Thiopurine monotherapy is an effective long-term treatment for UC but significantly less effective in CD.
硫嘌呤类药物被广泛用于炎症性肠病(IBD)的维持治疗,但它们的应用证据有限,其作用也越来越受到质疑。本研究使用迄今为止报告的最大系列,评估了硫嘌呤类药物在溃疡性结肠炎(UC)和克罗恩病(CD)中的长期疗效,包括它们对手术需求的影响。
该研究在英国 IBD 生物资源库中纳入了 11928 名患者(4968 名 UC,6960 名 CD),这些患者最初接受硫嘌呤单药治疗,目的是维持药物诱导的缓解。使用患者水平的数据和一个定义来回顾性评估疗效,该定义要求在使用硫嘌呤类药物时避免升级为生物治疗或手术。分析包括总体疗效、治疗升级的时间事件分析以及比较硫嘌呤类药物耐受和不耐受患者的手术率。

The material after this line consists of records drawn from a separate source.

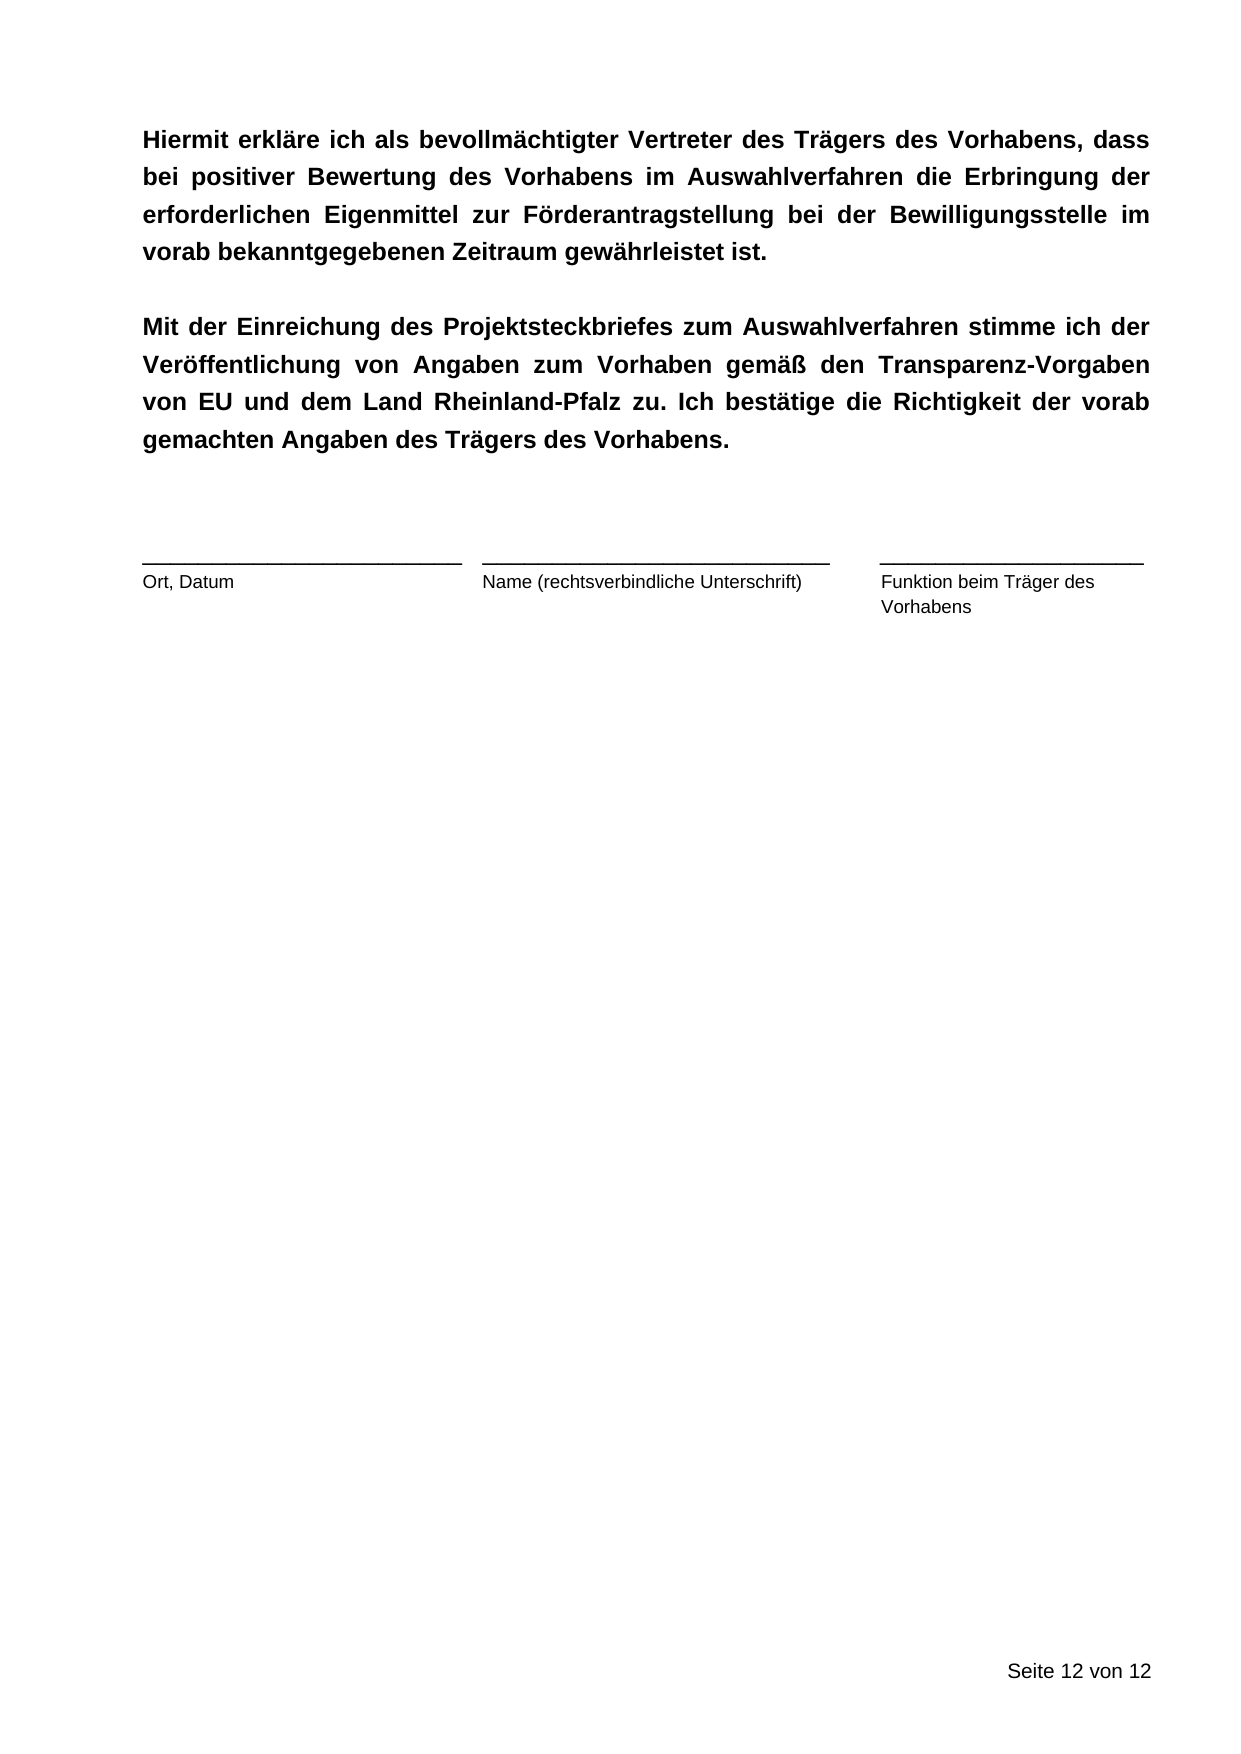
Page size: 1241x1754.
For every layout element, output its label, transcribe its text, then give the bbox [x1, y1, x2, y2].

text _______________________ _________________________ ___________________ [142, 531, 1152, 568]
text Ort, Datum Name (rechtsverbindliche Unterschrift) Funktion beim Träger des Vorhabens [142, 568, 1152, 618]
text Hiermit erkläre ich als bevollmächtigter Vertreter des Trägers des Vorhabens, dass bei positiver Bewertung des Vorhabens im Auswahlverfahren die Erbringung der erforderlichen Eigenmittel zur Förderantragstellung bei der Bewilligungsstelle im vorab bekanntgegebenen Zeitraum gewährleistet ist. [142, 118, 1152, 268]
text Mit der Einreichung des Projektsteckbriefes zum Auswahlverfahren stimme ich der Veröffentlichung von Angaben zum Vorhaben gemäß den Transparenz-Vorgaben von EU und dem Land Rheinland-Pfalz zu. Ich bestätige die Richtigkeit der vorab gemachten Angaben des Trägers des Vorhabens. [142, 306, 1152, 456]
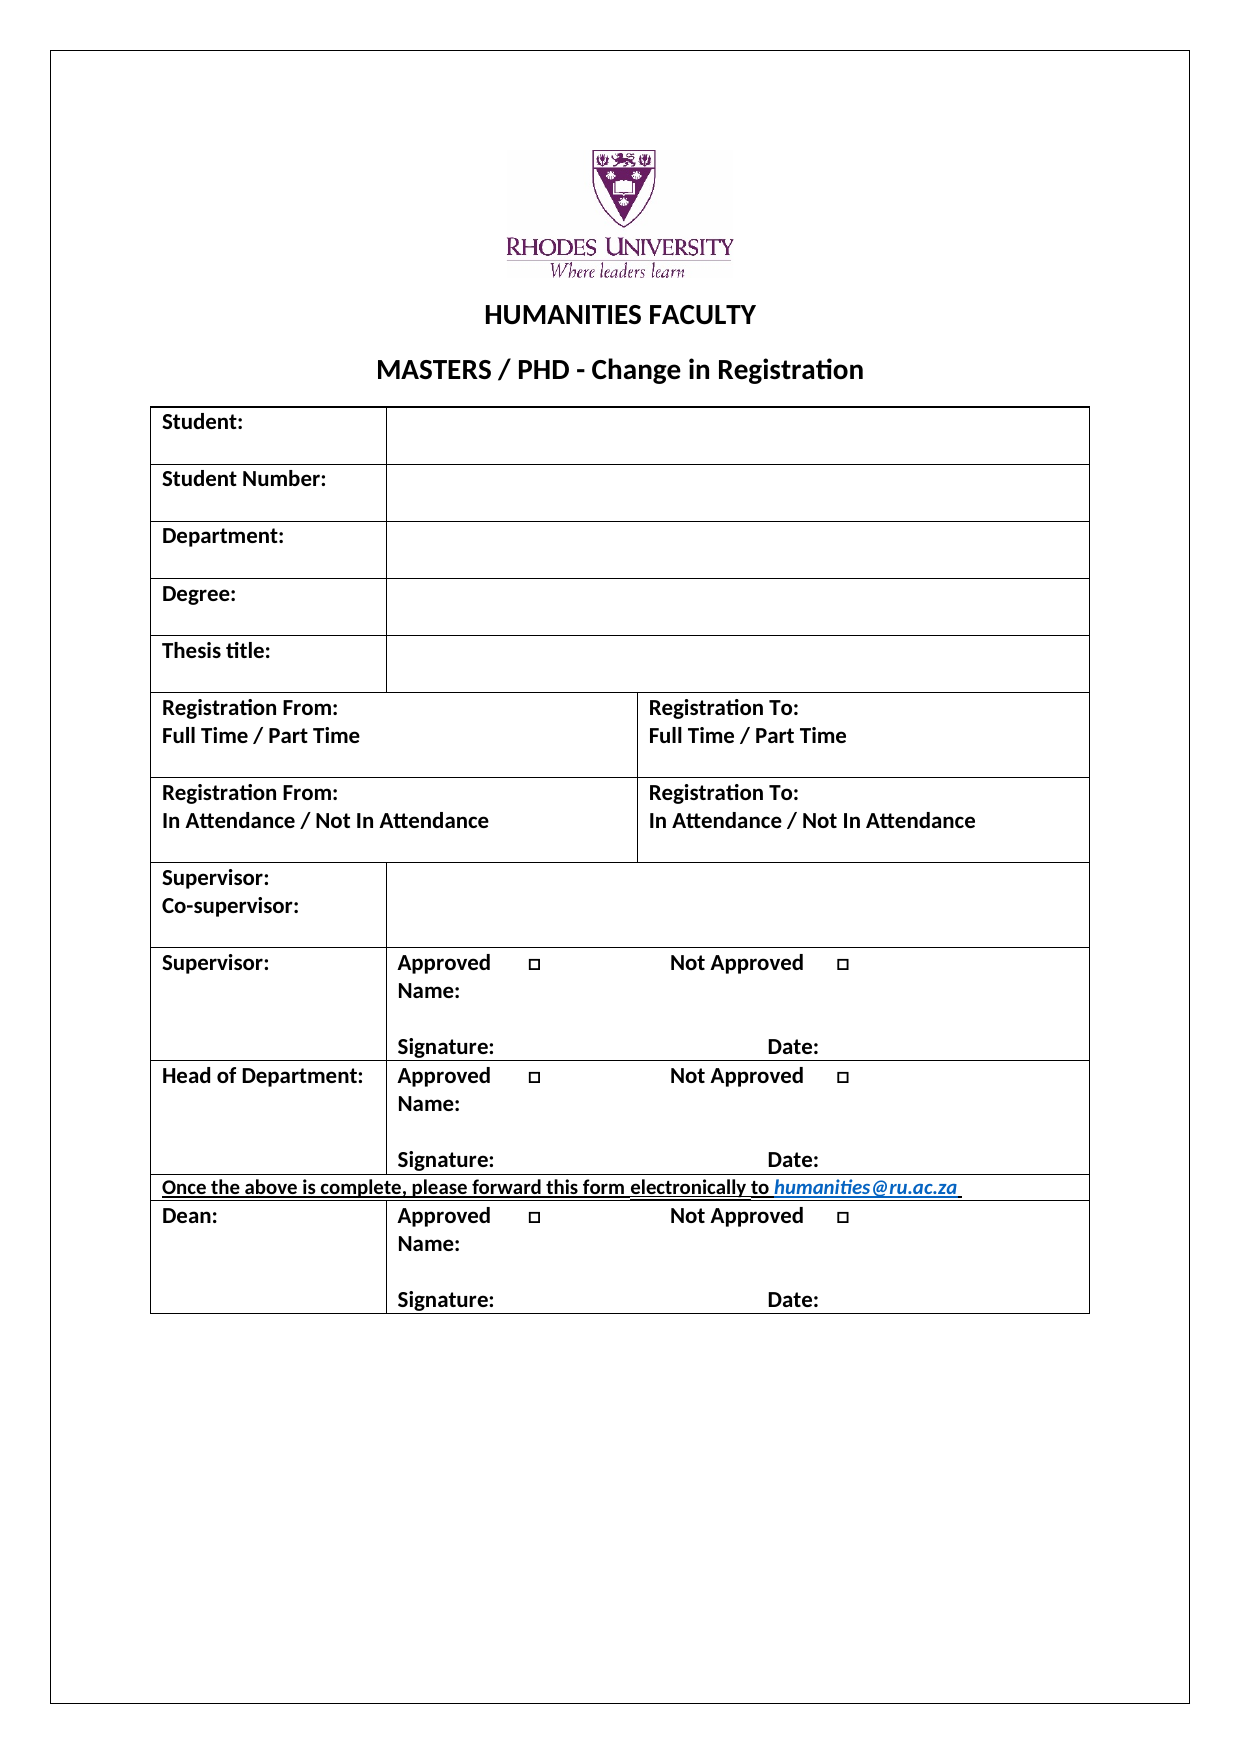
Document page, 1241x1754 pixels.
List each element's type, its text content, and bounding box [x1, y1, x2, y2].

table_cell Supervisor: Co-supervisor: [151, 863, 386, 947]
table_cell [387, 579, 1089, 635]
table_cell Dean: [151, 1201, 386, 1313]
table_cell Approved □ Not Approved □ Name: Signature: Date: [387, 948, 1089, 1060]
table_cell Registration To: Full Time / Part Time [638, 693, 1089, 777]
table_cell Registration From: Full Time / Part Time [151, 693, 637, 777]
table_cell Registration To: In Attendance / Not In Attendance [638, 778, 1089, 862]
table_cell Student Number: [151, 465, 386, 521]
table_cell Head of Department: [151, 1061, 386, 1173]
table_cell Supervisor: [151, 948, 386, 1060]
table_header [387, 408, 1089, 463]
table_cell Thesis title: [151, 636, 386, 692]
table_cell Registration From: In Attendance / Not In Attendance [151, 778, 637, 862]
text MASTERS / PHD - Change in Registration [150, 351, 1090, 387]
picture [506, 150, 734, 278]
table_header Student: [151, 408, 386, 463]
text HUMANITIES FACULTY [150, 296, 1090, 332]
table_cell Once the above is complete, please forward this form electronically to humanities@ru.ac.za [151, 1175, 1089, 1200]
table_cell [387, 522, 1089, 578]
table_cell Approved □ Not Approved □ Name: Signature: Date: [387, 1201, 1089, 1313]
table_cell Degree: [151, 579, 386, 635]
table_cell [387, 863, 1089, 947]
table_cell [387, 465, 1089, 521]
table_cell Approved □ Not Approved □ Name: Signature: Date: [387, 1061, 1089, 1173]
table_cell Department: [151, 522, 386, 578]
table_cell [387, 636, 1089, 692]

使用 68132 患者年的暴露数据,硫嘌呤单药治疗在 4968 名 UC 患者中的 2617 名(52.7%)和 6960 名 CD 患者中的 2378 名(34.2%)中,在治疗期间表现出有效性(p<0.0001)。多变量分析证实了这一差异:在调整了治疗时代等变量后,硫嘌呤单药治疗在 CD 中的疗效明显低于 UC(OR 0.47,95%CI 0.43 至 0.51,p<0.0001)。硫嘌呤不耐受与 UC 患者手术风险增加相关(HR 2.44,p<0.0001);而对 CD 患者手术需求的影响较小(HR=1.23,p=0.0015)。
硫嘌呤单药治疗是 UC 的一种有效长期治疗方法,但在 CD 中的疗效明显降低。